Lebih lanjut, Mohan menjelaskan bahwa digitalisasi bansos bertujuan memastikan seluruh program bantuan pemerintah tetap akurat di tengah perubahan kondisi sosial masyarakat. Mulai dari kelahiran, kematian, hingga perubahan status ekonomi warga menjadi variabel yang harus terus diperbarui secara berkala.
“Data itu tidak pernah statis.
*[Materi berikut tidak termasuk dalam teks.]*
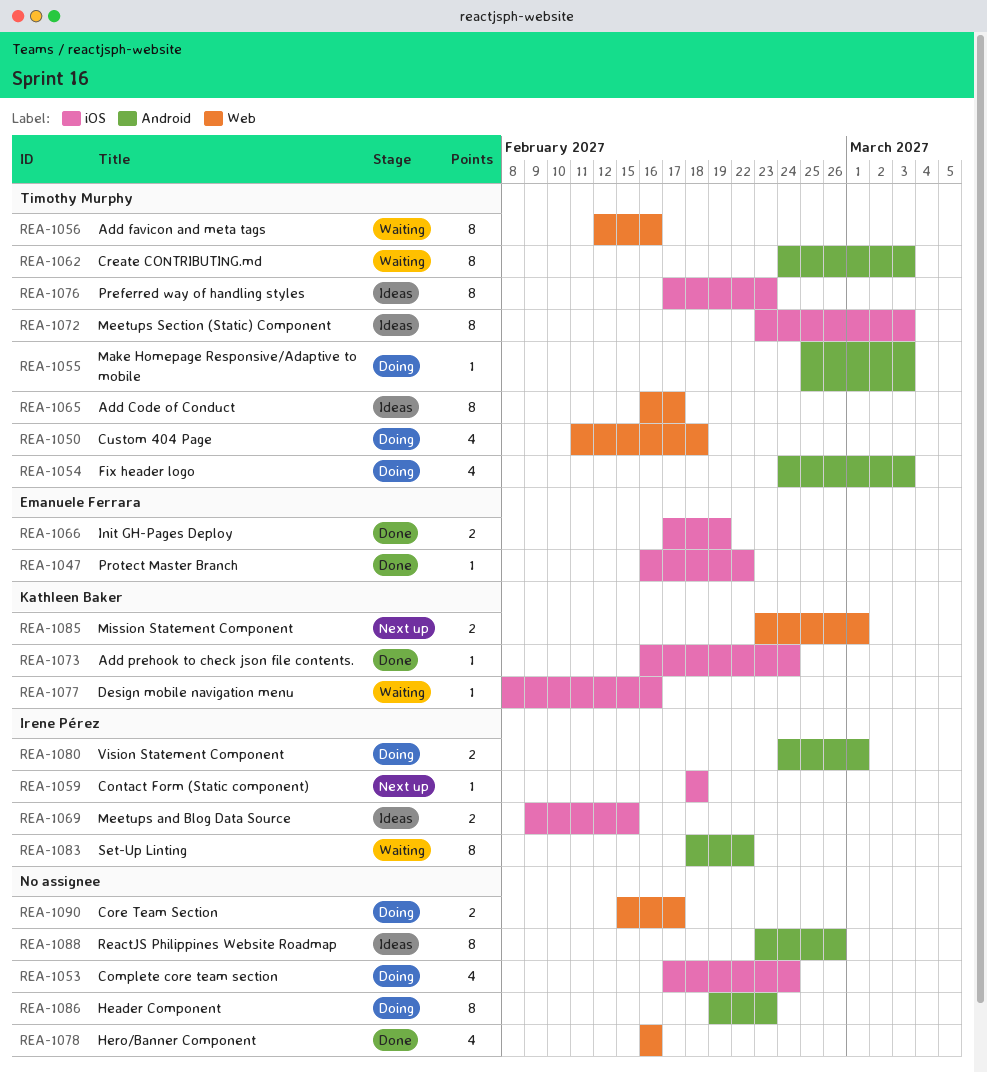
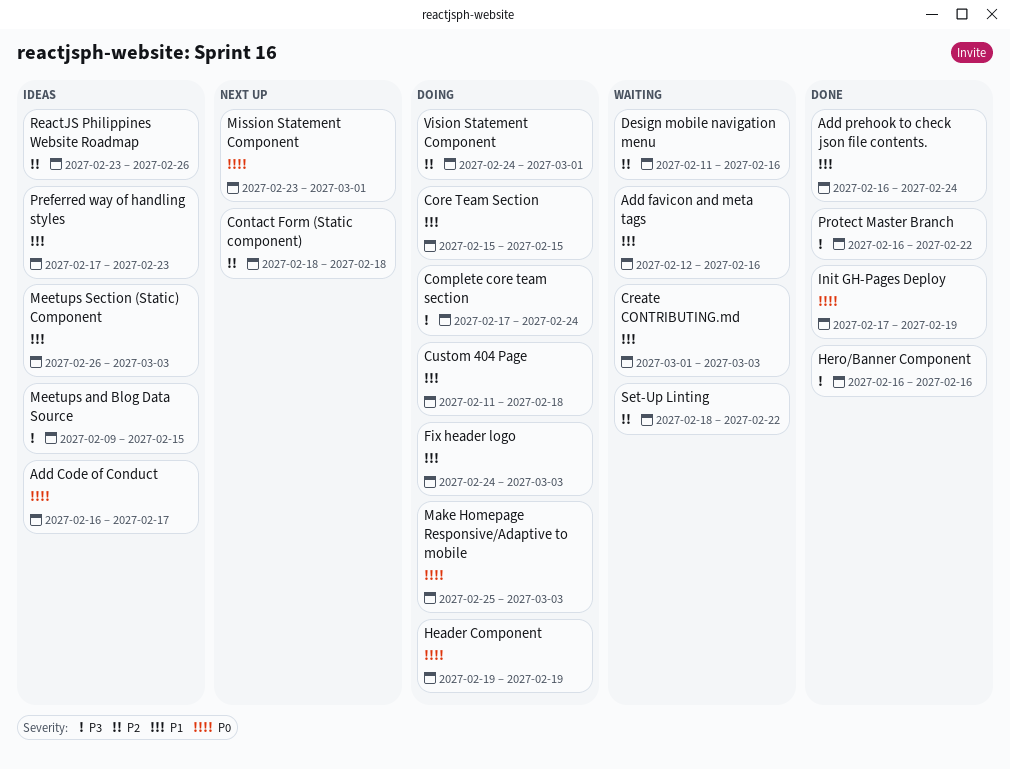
Core Team Section, due: Feb 17 -> Feb 15
Create CONTRIBUTING.md, start: Feb 24 -> Mar 1
Design mobile navigation menu, start: Feb 8 -> Feb 11
Header Component, due: Feb 23 -> Feb 19
Meetups Section (Static) Component, start: Feb 23 -> Feb 26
Ada yang lahir, ada yang meninggal, ada juga yang meningkat kondisi ekonominya. Semua itu harus dirapikan agar kebijakan tidak salah sasaran,” jelasnya.
Pemerintah Kota Mataram sendiri diberi waktu empat bulan untuk menyiapkan sekaligus merealisasikan program digitalisasi bansos tersebut. Mohan menegaskan, akselerasi akan dilakukan agar target bisa tercapai tepat waktu.
“Kami harus bergerak cepat. Empat bulan ini adalah waktu yang sangat terbatas, tapi kami berupaya memastikan program ini bisa berjalan dengan baik di Kota Mataram,” katanya.
Sebagai langkah awal, Mohan mengaku telah menggelar rapat internal dan meminta agar segera dibentuk tim khusus. Tim ini akan melakukan studi tiru ke Banyuwangi, yang hingga kini dinilai sebagai daerah paling berhasil dalam menerapkan digitalisasi bansos.
“Banyuwangi saat ini dianggap paling sukses. Bahkan Kementerian Sosial dan tim ahli presiden mendorong daerah-daerah untuk belajar ke sana,” ungkap Mohan.
Tim pelaksana digitalisasi bansos di Kota Mataram nantinya tidak hanya melibatkan organisasi perangkat daerah (OPD), tetapi juga unsur eksternal. Salah satunya adalah Badan Pusat Statistik (BPS) yang akan berperan dalam penguatan dan validasi data.
Dengan kolaborasi lintas sektor tersebut, Pemerintah Kota Mataram berharap program digitalisasi bansos dapat menjadi model tata kelola bantuan sosial yang transparan, akurat, dan berkelanjutan.